• Your task:
Copy each line of the records below that mentions the word "Login".

---------- Supplied material

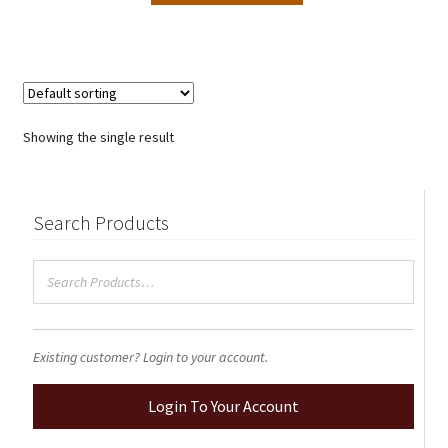
through
has
$2.50
multiple
variants.
The
options
Showing the single result
may
be
chosen
Search Products
on
the
product
page
Existing customer? Login to your account.
Login To Your Account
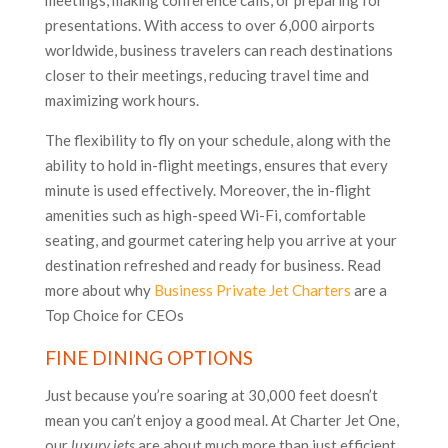
meetings, making conference calls, or preparing for
presentations. With access to over 6,000 airports
worldwide, business travelers can reach destinations
closer to their meetings, reducing travel time and
maximizing work hours.
The flexibility to fly on your schedule, along with the
ability to hold in-flight meetings, ensures that every
minute is used effectively. Moreover, the in-flight
amenities such as high-speed Wi-Fi, comfortable
seating, and gourmet catering help you arrive at your
destination refreshed and ready for business​. Read
more about why
Business Private Jet Charters
are a
Top Choice for CEOs
FINE DINING OPTIONS
Just because you’re soaring at 30,000 feet doesn’t
mean you can’t enjoy a good meal. At Charter Jet One,
our
luxury jets
are about much more than just efficient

--------------------

• Result for this exercise:
Existing customer? Login to your account.
Login To Your Account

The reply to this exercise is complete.